Unlike their previous interior-focused renovations, which were executed bit by bit as time and money allowed, the update of this four-bedroom 1930s weatherboard house took the building right back to its bones. Alex rolled up her sleeves and got stuck in at every stage of the process, project managing on site. The long, skinny property with six neighbours imposed certain restrictions, but Alex was unfazed — in fact, having boundaries to push up against is an aspect of the design process that excites her. After living in the house for several seasons, the overarching mood she wanted to create materialised and she joined forces with her friend and long-time collaborator, architect Charlie Nott, to realise her vision.

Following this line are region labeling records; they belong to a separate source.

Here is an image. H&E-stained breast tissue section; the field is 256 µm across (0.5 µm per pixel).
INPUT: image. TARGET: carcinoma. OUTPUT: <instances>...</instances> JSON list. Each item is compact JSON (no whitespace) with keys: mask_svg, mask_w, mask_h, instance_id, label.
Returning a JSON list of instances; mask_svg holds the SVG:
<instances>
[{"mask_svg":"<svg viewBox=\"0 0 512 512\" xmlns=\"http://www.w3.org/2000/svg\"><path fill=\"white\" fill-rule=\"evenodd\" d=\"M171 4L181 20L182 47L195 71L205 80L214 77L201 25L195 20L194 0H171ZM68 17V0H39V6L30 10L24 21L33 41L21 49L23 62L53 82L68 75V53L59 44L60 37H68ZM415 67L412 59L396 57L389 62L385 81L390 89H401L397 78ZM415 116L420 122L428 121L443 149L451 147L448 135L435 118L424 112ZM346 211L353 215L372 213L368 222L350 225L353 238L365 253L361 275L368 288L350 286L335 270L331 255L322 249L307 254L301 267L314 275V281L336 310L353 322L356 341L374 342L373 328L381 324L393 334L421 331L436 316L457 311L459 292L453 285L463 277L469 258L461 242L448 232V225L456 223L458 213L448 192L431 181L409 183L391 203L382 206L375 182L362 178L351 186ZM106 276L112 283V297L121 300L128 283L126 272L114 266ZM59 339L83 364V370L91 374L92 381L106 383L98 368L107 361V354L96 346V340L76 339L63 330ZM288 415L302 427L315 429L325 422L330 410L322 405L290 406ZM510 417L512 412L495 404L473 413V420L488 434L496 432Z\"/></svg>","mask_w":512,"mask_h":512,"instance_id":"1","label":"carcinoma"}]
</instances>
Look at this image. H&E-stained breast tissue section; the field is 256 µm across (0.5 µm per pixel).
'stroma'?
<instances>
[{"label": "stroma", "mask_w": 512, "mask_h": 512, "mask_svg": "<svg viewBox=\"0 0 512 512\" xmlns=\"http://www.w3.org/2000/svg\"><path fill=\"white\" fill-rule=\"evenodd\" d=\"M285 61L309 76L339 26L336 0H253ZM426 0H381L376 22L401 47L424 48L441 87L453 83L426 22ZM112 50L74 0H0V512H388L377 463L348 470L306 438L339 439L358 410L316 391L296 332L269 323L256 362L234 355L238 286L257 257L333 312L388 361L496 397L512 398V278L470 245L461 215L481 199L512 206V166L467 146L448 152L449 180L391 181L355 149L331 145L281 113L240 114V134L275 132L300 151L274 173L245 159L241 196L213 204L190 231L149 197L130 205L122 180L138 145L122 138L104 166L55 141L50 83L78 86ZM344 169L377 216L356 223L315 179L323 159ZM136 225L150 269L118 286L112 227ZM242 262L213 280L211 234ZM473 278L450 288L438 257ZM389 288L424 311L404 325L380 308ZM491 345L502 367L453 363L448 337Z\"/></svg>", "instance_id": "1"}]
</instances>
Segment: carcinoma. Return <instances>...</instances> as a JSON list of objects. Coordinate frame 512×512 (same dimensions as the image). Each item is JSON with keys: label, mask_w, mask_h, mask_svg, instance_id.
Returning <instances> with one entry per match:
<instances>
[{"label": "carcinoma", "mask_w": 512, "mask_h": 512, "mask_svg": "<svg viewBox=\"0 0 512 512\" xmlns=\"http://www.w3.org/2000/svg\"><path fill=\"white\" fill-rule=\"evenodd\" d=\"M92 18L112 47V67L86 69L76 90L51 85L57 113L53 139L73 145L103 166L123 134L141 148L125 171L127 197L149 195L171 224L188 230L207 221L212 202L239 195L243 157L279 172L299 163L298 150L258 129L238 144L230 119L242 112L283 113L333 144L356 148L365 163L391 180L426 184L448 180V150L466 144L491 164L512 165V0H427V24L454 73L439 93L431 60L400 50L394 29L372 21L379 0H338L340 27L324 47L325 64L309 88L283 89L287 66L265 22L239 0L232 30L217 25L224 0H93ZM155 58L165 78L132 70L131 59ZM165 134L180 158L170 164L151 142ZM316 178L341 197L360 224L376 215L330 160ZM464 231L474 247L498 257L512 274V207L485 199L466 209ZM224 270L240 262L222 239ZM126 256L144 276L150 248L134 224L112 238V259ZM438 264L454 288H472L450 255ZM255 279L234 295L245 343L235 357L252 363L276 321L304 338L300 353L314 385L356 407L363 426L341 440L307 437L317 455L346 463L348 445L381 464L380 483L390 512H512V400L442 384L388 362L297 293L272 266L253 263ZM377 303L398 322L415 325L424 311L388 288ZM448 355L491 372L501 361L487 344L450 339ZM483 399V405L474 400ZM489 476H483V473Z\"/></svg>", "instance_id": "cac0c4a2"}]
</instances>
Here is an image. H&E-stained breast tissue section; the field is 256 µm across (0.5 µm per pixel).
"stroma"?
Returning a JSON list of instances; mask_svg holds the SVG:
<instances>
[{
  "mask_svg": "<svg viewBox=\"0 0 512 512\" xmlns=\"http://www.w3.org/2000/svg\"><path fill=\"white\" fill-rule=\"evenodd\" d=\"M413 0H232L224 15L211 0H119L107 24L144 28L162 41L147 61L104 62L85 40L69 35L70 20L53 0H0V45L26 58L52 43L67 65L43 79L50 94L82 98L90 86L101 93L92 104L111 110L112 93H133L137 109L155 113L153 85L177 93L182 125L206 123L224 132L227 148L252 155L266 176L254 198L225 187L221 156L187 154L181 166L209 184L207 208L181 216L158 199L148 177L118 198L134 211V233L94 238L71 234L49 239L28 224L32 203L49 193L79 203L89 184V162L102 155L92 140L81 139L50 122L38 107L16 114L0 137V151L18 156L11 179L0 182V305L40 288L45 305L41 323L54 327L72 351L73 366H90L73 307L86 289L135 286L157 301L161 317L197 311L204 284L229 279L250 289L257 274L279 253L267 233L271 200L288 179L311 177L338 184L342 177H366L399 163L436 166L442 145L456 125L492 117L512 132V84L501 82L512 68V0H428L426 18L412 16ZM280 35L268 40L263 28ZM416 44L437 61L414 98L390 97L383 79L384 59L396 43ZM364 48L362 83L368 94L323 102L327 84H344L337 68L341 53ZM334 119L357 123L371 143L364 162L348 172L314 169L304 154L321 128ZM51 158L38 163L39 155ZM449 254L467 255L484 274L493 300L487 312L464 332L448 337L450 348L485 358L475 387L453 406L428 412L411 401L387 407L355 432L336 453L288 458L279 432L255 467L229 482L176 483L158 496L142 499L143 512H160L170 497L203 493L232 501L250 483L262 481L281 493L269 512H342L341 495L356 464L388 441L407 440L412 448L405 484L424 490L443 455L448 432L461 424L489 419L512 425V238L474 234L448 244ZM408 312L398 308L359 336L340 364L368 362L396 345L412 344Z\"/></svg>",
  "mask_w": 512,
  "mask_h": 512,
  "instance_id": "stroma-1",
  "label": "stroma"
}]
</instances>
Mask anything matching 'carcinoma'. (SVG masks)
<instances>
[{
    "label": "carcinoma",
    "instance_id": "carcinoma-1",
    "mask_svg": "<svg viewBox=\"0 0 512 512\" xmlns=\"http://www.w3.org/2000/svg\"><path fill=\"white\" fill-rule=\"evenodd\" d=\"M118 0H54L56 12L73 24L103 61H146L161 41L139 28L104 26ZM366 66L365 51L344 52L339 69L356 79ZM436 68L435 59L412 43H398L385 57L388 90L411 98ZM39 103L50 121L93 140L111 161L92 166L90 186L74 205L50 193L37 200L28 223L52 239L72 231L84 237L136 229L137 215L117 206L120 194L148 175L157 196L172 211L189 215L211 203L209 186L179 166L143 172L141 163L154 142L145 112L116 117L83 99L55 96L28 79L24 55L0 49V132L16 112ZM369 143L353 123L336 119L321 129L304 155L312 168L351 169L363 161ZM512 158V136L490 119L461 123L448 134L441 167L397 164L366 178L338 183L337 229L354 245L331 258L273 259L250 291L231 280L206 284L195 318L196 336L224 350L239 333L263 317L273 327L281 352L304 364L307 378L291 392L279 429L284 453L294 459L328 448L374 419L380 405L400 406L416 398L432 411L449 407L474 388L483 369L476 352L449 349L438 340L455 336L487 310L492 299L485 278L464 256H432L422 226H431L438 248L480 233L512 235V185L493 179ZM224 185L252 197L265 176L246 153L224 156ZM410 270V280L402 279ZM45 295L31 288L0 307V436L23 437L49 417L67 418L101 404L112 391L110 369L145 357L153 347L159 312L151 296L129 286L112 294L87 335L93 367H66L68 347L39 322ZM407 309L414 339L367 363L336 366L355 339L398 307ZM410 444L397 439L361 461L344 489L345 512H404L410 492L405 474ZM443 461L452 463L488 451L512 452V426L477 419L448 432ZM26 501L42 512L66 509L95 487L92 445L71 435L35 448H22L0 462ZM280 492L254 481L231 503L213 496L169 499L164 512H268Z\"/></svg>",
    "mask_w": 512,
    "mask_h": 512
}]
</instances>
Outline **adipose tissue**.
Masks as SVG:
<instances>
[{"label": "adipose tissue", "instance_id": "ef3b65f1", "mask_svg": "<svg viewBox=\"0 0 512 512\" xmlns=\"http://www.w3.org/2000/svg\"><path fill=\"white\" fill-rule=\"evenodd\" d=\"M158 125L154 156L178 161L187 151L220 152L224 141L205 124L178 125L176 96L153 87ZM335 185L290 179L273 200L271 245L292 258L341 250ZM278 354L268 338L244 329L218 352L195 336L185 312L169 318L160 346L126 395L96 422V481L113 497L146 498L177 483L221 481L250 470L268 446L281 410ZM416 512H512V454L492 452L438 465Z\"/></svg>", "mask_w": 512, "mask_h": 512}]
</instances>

“When we got together to analyse the spaces, it was like a game of problem-solving ping-pong,” she says. “I’d bring up something that I thought needed to be addressed, then Charlie would come in, and vice versa. We knew what gaps needed to be filled by architectural thinking, and then I added a sprinkling of design thinking.”
Retaining the original floorplan and form, the redesign executed by Trevor Hone Builders focused on maximising the interior and creating more fluid connections inside and out. A cathedral ceiling adds volume to the upstairs, while downstairs is a cocooning space. White- on-white-on-white fixtures and fittings make every other detail feel purposeful, exactly how Alex likes it. Walls in Resene Wan White and black cork flooring combine to provide a gallery-esque backdrop ripe for the injection of colour that’s inserted through furniture- like cabinetry and quirky custom carpets, along with treasured art and objects.
From the street, hard landscaping and Japanese-inspired structural planting by Henry Blakely Landscapes ushers you towards the front door on the side of the house. Once inside, you can linger in the lounge that splits off towards Isla and Violet’s bedrooms and bathroom, or head upstairs to the apartment-like parent pad.
“Living with older teenagers and with one of them now off at uni, we didn’t want to be rattling around in a big house,” says Alex. “That was one of the main pluses of the layout here — it has small-home merits. With our bedroom and living upstairs, it feels like a studio, and I like that you come up and it’s a surprise.”
A flight of stairs isn’t all that separates these spaces. Alex and Jeff’s thing for colour is in contrast to the girls’ strong preference for pale. “As with all client-designer relationships, it’s been my job to listen to everyone who’s living in the house,” says Alex. “The girls are in a beige phase and I saw that as a bit of a challenge — give me a brief and I’ll give it the AFD flavour!”
The more neutral mood downstairs is anything but boring. Introducing a little less colour, Alex turned to texture and curiosities in these spaces. Circulating through them, you pass by a jewel box of a laundry, in which she managed to get a shot of bold colour across the line.
“People probably think I’m not very restrained, but I actually am,” says Alex. “There’s a ‘why’ behind everything. I love defining areas, detailing where things stop and start — I think it’s quite important because then your brain goes, ‘Right, I’m in this room now’. It’s like writing a story — you establish all of your characters and then it’s a matter of how you’re going to use them in each chapter.”
The consistency of the palette throughout this home allows the spaces to talk to each other, telling stories of this family’s passions and adventures. This is a home that speaks volumes about the life lived within it.